A table is in 1NF when all the key attributes are defined (no repeating groups in the table) and when all remaining attributes are dependent on the primary key. However, a table in 1NF still may contain partial dependencies, i.e., dependencies based on only part of the primary key.
A table is in 2NF when it is in 1NF and it includes no partial dependencies. However, a table in 2NF may still have transitive dependencies, i.e., dependencies based on attributes that are not part of the primary key.
A table is in 3NF when it is in 2NF and it contains no transitive dependencies.
A table is in Boyce-Codd Normal Form (BCNF) when it is in 3NF and every determinant in the table is a candidate key. For example, if the table is in 3NF and it contains a nonprime attribute that determines a prime attribute, the BCNF requirements are not met. This description clearly yields the following conclusions:
If a table is in 3NF and it contains only one candidate key, 3NF and BCNF are equivalent. BCNF can be violated only if the table contains more than one candidate key. Putting it another way, there is no way that the BCNF requirement can be violated if there is only one candidate key.

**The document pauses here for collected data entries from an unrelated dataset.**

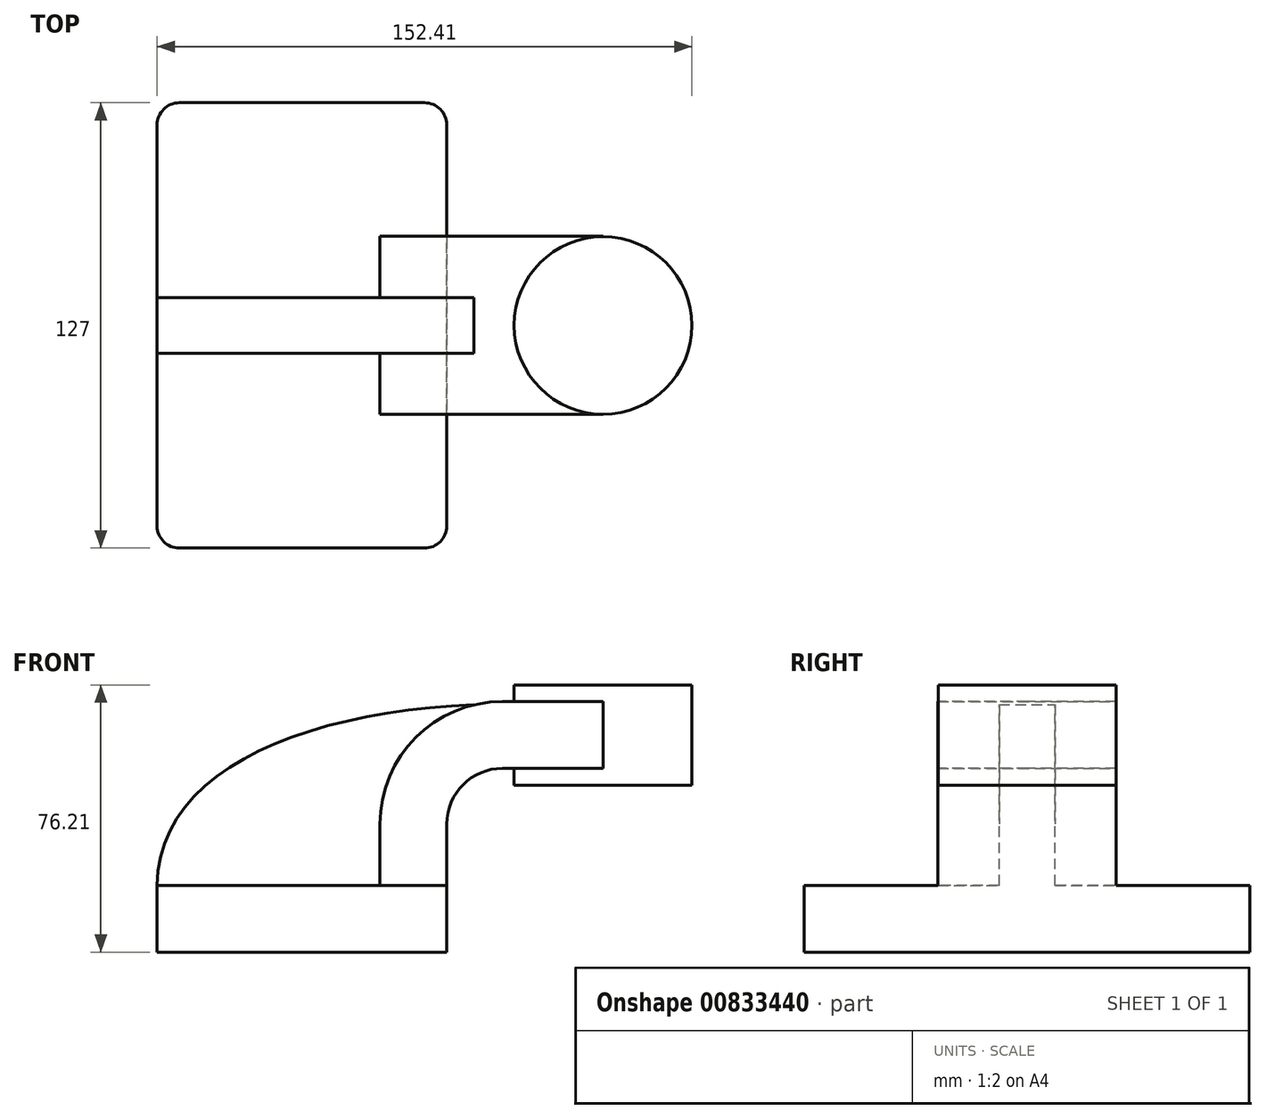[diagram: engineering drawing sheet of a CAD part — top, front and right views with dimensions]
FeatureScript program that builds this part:
annotation { "Feature Type Name" : "Feature", "Feature Type Description" : "" }
export const myFeature = defineFeature(function(context is Context, id is Id, definition is map)
    precondition{}
    {
        {
            var Q0;
            Q0=qCreatedBy(makeId("Front.planeOp"),FACE);
            var sketch = newSketch(context, id + "F0", { "sketchPlane" : qUnion([Q0])});
            skLineSegment(sketch, "E0.bottom", {"start": v(41.27, 9.52) * mm, "end": v(-41.27, 9.53) * mm});
            skLineSegment(sketch, "E0.top", {"start": v(41.27, -9.53) * mm, "end": v(-41.27, -9.52) * mm});
            skLineSegment(sketch, "E0.left", {"start": v(41.27, 9.52) * mm, "end": v(41.27, -9.52) * mm});
            skLineSegment(sketch, "E0.right", {"start": v(-41.27, 9.53) * mm, "end": v(-41.27, -9.52) * mm});
            skPoint(sketch, "E0.middle", {"position": v(0, 0) * mm});
            skLineSegment(sketch, "E1.bottom", {"start": v(111.13, 38.1) * mm, "end": v(60.33, 38.1) * mm});
            skLineSegment(sketch, "E1.top", {"start": v(111.13, 66.67) * mm, "end": v(60.33, 66.67) * mm});
            skLineSegment(sketch, "E1.left", {"start": v(111.13, 38.1) * mm, "end": v(111.13, 66.68) * mm});
            skLineSegment(sketch, "E1.right", {"start": v(60.33, 38.1) * mm, "end": v(60.33, 66.68) * mm});
            skPoint(sketch, "E1.middle", {"position": v(85.72, 52.39) * mm});
            skLineSegment(sketch, "E2", {"start": v(41.27, 9.52) * mm, "end": v(41.27, 27) * mm});
            skArc(sketch, "E3", {"start": v(41.28, 27) * mm, "mid": v(45.92, 38.23) * mm, "end": v(57.15, 42.88) * mm});
            skLineSegment(sketch, "E4", {"start": v(57.15, 42.88) * mm, "end": v(85.8, 42.88) * mm});
            skArc(sketch, "E5.1", {"start": v(22.23, 27) * mm, "mid": v(32.45, 51.7) * mm, "end": v(57.15, 61.93) * mm});
            skLineSegment(sketch, "E5.2", {"start": v(22.23, 9.52) * mm, "end": v(22.23, 27) * mm});
            skLineSegment(sketch, "E6", {"start": v(85.8, 38.1) * mm, "end": v(85.8, 66.67) * mm});
            skFitSpline(sketch, "E7", {"points": [v(-41.27, 9.53) * mm, v(49.04, 60.97) * mm], "startDerivative": vector(0.3, 96.9) * mm, "endDerivative": vector(147.13, 5.44) * mm});
            skLineSegment(sketch, "E8", {"start": v(57.15, 61.93) * mm, "end": v(85.8, 61.93) * mm});
            skSolve(sketch);
        }
        {
            var Q0;
            Q0=makeQuery(id+"F0.imprint","IMPRINT",FACE,{"disambiguationData":[TD([[makeQuery(id+"F0.imprint","IMPRINT",EDGE,{"derivedFrom":sQuery(id+"F0.wireOp",EDGE,"E0.top")}),-1.0]])]});
            extrude(context, id + "F1", {"entities" : qUnion([Q0]), "endBound" : BoundingType.SYMMETRIC, "oppositeDirection" : true, "depth" : 127 * mm, "offsetDistance" : 25.4 * mm});
        }
        {
            var Q0;
            {var subQ1=sQuery(id+"F0.wireOp",EDGE,"E2");Q0=makeQuery(id+"F0.imprint","IMPRINT",FACE,{"disambiguationData":[TD([[makeQuery(id+"F0.imprint","IMPRINT",EDGE,{"derivedFrom":subQ1}),1.0]])]});}
            var Q1;
            {var subQ0=sQuery(id+"F0.wireOp",EDGE,"E4");var subQ1=sQuery(id+"F0.wireOp",EDGE,"E1.right");var subQ2=makeQuery(id+"F0.imprint","INTERSECT",VERTEX,{"derivedFrom":[subQ1,subQ0]});Q1=makeQuery(id+"F0.imprint","IMPRINT",FACE,{"disambiguationData":[TD([[makeQuery(id+"F0.imprint","IMPRINT",EDGE,{"disambiguationData":[TD([[subQ2,-1.0]])],"derivedFrom":subQ1}),-1.0]])]});}
            extrude(context, id + "F2", {"entities" : qUnion([Q0, Q1]), "operationType" : NewBodyOperationType.ADD, "endBound" : BoundingType.SYMMETRIC, "depth" : 50.8 * mm, "offsetDistance" : 25.4 * mm});
        }
        {
            var Q0;
            {var subQ2=sQuery(id+"F0.wireOp",EDGE,"E5.2");Q0=makeQuery(id+"F0.imprint","IMPRINT",FACE,{"disambiguationData":[TD([[makeQuery(id+"F0.imprint","IMPRINT",EDGE,{"derivedFrom":subQ2}),1.0]])]});}
            extrude(context, id + "F3", {"entities" : qUnion([Q0]), "operationType" : NewBodyOperationType.ADD, "endBound" : BoundingType.SYMMETRIC, "depth" : 15.88 * mm, "offsetDistance" : 25.4 * mm});
        }
        {
            var Q0;
            {var subQ0=sQuery(id+"F0.wireOp",EDGE,"E1.left");Q0=makeQuery(id+"F0.imprint","IMPRINT",FACE,{"disambiguationData":[TD([[makeQuery(id+"F0.imprint","IMPRINT",EDGE,{"derivedFrom":subQ0}),1.0]])]});}
            var Q1;
            Q1=sQuery(id+"F0.wireOp",EDGE,"E6");
            revolve(context, id + "F4", {"operationType" : NewBodyOperationType.ADD, "surfaceOperationType" : NewSurfaceOperationType.NEW, "entities" : qUnion([Q0]), "axis" : qUnion([Q1]), "revolveType" : RevolveType.FULL});
        }
        {
            var Q0;
            Q0=makeQuery(id+"F1.opExtrude","CAP_EDGE",EDGE,{"disambiguationData":[OSD([sQuery(id+"F0.wireOp",EDGE,"E0.left")])],"isStart":true});
            var Q1;
            Q1=makeQuery(id+"F1.opExtrude","CAP_EDGE",EDGE,{"disambiguationData":[OSD([sQuery(id+"F0.wireOp",EDGE,"E0.left")])],"isStart":false});
            var Q2;
            Q2=makeQuery(id+"F1.opExtrude","CAP_EDGE",EDGE,{"disambiguationData":[OSD([sQuery(id+"F0.wireOp",EDGE,"E0.right")])],"isStart":false});
            var Q3;
            Q3=makeQuery(id+"F1.opExtrude","CAP_EDGE",EDGE,{"disambiguationData":[OSD([sQuery(id+"F0.wireOp",EDGE,"E0.right")])],"isStart":true});
            fillet(context, id + "F5", {"entities" : qUnion([Q0, Q1, Q2, Q3]), "radius" : 6.35 * mm, "tangentPropagation" : true, "allowEdgeOverflow" : false});
        }
    });
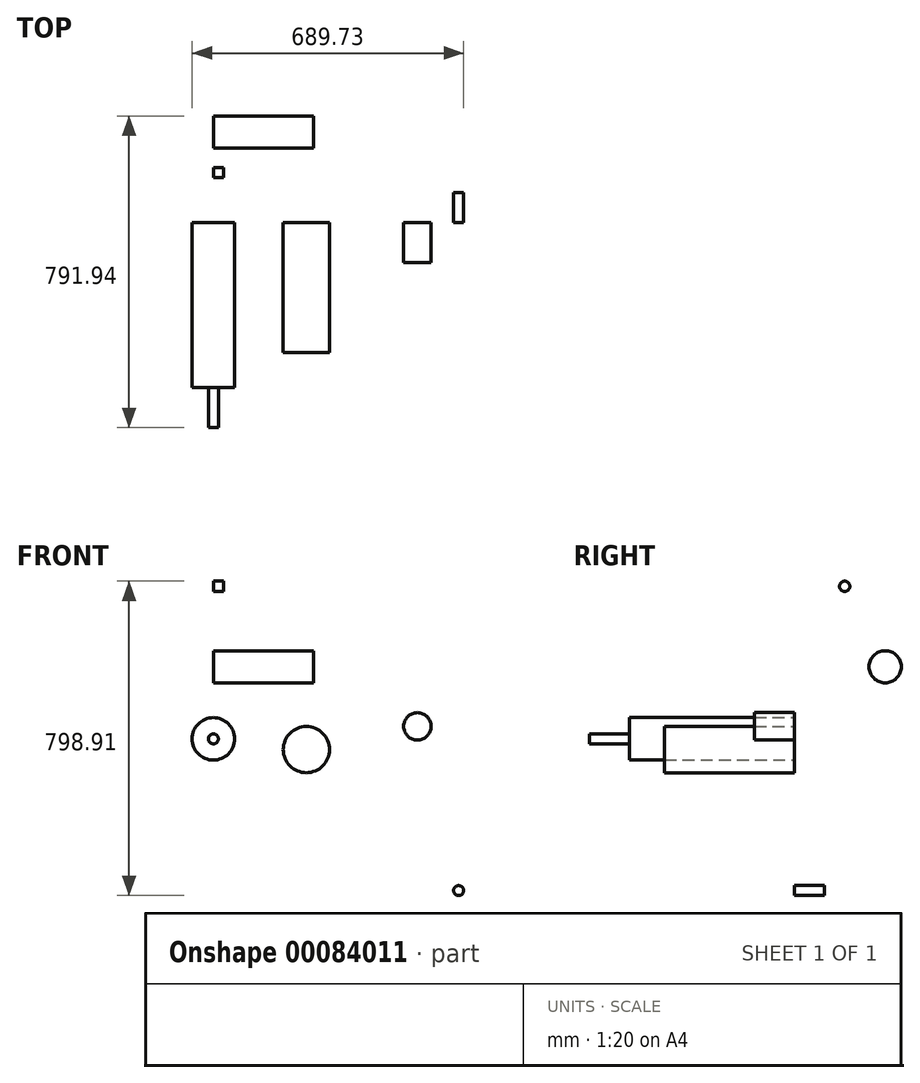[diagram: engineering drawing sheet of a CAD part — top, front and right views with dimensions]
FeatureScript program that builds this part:
annotation { "Feature Type Name" : "Feature", "Feature Type Description" : "" }
export const myFeature = defineFeature(function(context is Context, id is Id, definition is map)
    precondition{}
    {
        {
            var Q0;
            Q0=qCreatedBy(makeId("Front.planeOp"),FACE);
            var sketch = newSketch(context, id + "F0", { "sketchPlane" : qUnion([Q0])});
            skCircle(sketch, "E0", {"center": v(0, 0) * mm, "radius": 53.98 * mm});
            skSolve(sketch);
        }
        {
            var Q0;
            Q0=makeQuery(id+"F0.imprint","IMPRINT",FACE,{"disambiguationData":[TD([[makeQuery(id+"F0.imprint","IMPRINT",EDGE,{"derivedFrom":sQuery(id+"F0.wireOp",EDGE,"E0")}),1.0]])]});
            extrude(context, id + "F1", {"entities" : qUnion([Q0]), "depth" : 419.1 * mm});
        }
        {
            var Q0;
            Q0=makeQuery(id+"F1.opExtrude","CAP_FACE",FACE,{"disambiguationData":[OSD([sQuery(id+"F0.wireOp",EDGE,"E0")])],"isStart":false});
            var sketch = newSketch(context, id + "F2", { "sketchPlane" : qUnion([Q0])});
            skCircle(sketch, "E1", {"center": v(0, 0) * mm, "radius": 12.7 * mm});
            skSolve(sketch);
        }
        {
            var Q0;
            Q0=makeQuery(id+"F2.imprint","IMPRINT",FACE,{"disambiguationData":[TD([[makeQuery(id+"F2.imprint","IMPRINT",EDGE,{"derivedFrom":sQuery(id+"F2.wireOp",EDGE,"E1")}),1.0]])]});
            extrude(context, id + "F3", {"entities" : qUnion([Q0]), "operationType" : NewBodyOperationType.ADD, "depth" : 101.6 * mm});
        }
        {
            var Q0;
            Q0=qCreatedBy(makeId("Right.planeOp"),FACE);
            var sketch = newSketch(context, id + "F4", { "sketchPlane" : qUnion([Q0])});
            skCircle(sketch, "E2", {"center": v(230.33, 183.1) * mm, "radius": 40.91 * mm});
            skSolve(sketch);
        }
        {
            var Q0;
            Q0 = qSketchRegion(id + "F4", true);
            extrude(context, id + "F5", {"entities" : qUnion([Q0]), "depth" : 254 * mm});
        }
        {
            var Q0;
            Q0=qCreatedBy(makeId("Right.planeOp"),FACE);
            var sketch = newSketch(context, id + "F6", { "sketchPlane" : qUnion([Q0])});
            skCircle(sketch, "E3", {"center": v(127.35, 387.64) * mm, "radius": 13.12 * mm});
            skSolve(sketch);
        }
        {
            var Q0;
            Q0 = qSketchRegion(id + "F6", true);
            extrude(context, id + "F7", {"entities" : qUnion([Q0]), "depth" : 25.4 * mm});
        }
        {
            var Q0;
            Q0 = qSketchRegion(id + "F0", true);
            var Q1;
            Q1 = qSketchRegion(id + "F13", true);
            extrude(context, id + "F8", {"entities" : qUnion([Q0, Q1]), "operationType" : NewBodyOperationType.ADD, "depth" : 25.4 * mm});
        }
        {
            var Q0;
            Q0=makeQuery(id+"F1.opExtrude","CAP_FACE",FACE,{"disambiguationData":[OSD([sQuery(id+"F0.wireOp",EDGE,"E0")])],"isStart":true});
            var sketch = newSketch(context, id + "F9", { "sketchPlane" : qUnion([Q0])});
            skCircle(sketch, "E4", {"center": v(-623.05, -385.45) * mm, "radius": 12.7 * mm});
            skSolve(sketch);
        }
        {
            var Q0;
            Q0 = qSketchRegion(id + "F9", true);
            extrude(context, id + "F10", {"entities" : qUnion([Q0]), "depth" : 76.2 * mm});
        }
        {
            var Q0;
            Q0=qCreatedBy(makeId("Front.planeOp"),FACE);
            var sketch = newSketch(context, id + "F11", { "sketchPlane" : qUnion([Q0])});
            skCircle(sketch, "E5", {"center": v(518.3, 31.8) * mm, "radius": 34.8 * mm});
            skSolve(sketch);
        }
        {
            var Q0;
            Q0=makeQuery(id+"F11.imprint","IMPRINT",FACE,{"disambiguationData":[TD([[makeQuery(id+"F11.imprint","IMPRINT",EDGE,{"derivedFrom":sQuery(id+"F11.wireOp",EDGE,"E5")}),1.0]])]});
            extrude(context, id + "F12", {"entities" : qUnion([Q0]), "depth" : 101.6 * mm});
        }
        {
            var Q0;
            Q0=qCreatedBy(makeId("Front.planeOp"),FACE);
            var sketch = newSketch(context, id + "F13", { "sketchPlane" : qUnion([Q0])});
            skCircle(sketch, "E6", {"center": v(236.36, -27.17) * mm, "radius": 58.74 * mm});
            skSolve(sketch);
        }
        {
            var Q0;
            Q0=sQuery(id+"F13.wireOp",EDGE,"E6");
            extrude(context, id + "F14", {"bodyType" : ToolBodyType.SURFACE, "surfaceEntities" : qUnion([Q0]), "depth" : 330.2 * mm});
        }
        {
            var Q0;
            Q0=makeQuery(id+"F13.imprint","IMPRINT",FACE,{"disambiguationData":[TD([[makeQuery(id+"F13.imprint","IMPRINT",EDGE,{"derivedFrom":sQuery(id+"F13.wireOp",EDGE,"E6")}),1.0]])]});
            extrude(context, id + "F15", {"entities" : qUnion([Q0]), "depth" : 330.2 * mm});
        }
        {
            var Q0;
            Q0=makeQuery(id+"F14.opExtrude","SWEPT_BODY",BODY,{"disambiguationData":[OSD([sQuery(id+"F13.wireOp",EDGE,"E6")])]});
            deleteBodies(context, id + "F16", {"entities" : qUnion([Q0])});
        }
    });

Figure: The Dependency Diagram
a. Identify and discuss each of the indicated dependencies.
C1 → C2 represents a partial dependency, because C2 depends only on C1, rather than on the entire primary key composed of C1 and C3. C4 → C5 represents a transitive dependency, because C5 depends on an attribute (C4) that is not part of a primary key. C1, C3 → C2, C4, C5 represents a functional dependency, because C2, C4, and C depend on the primary key composed of C1 and C3.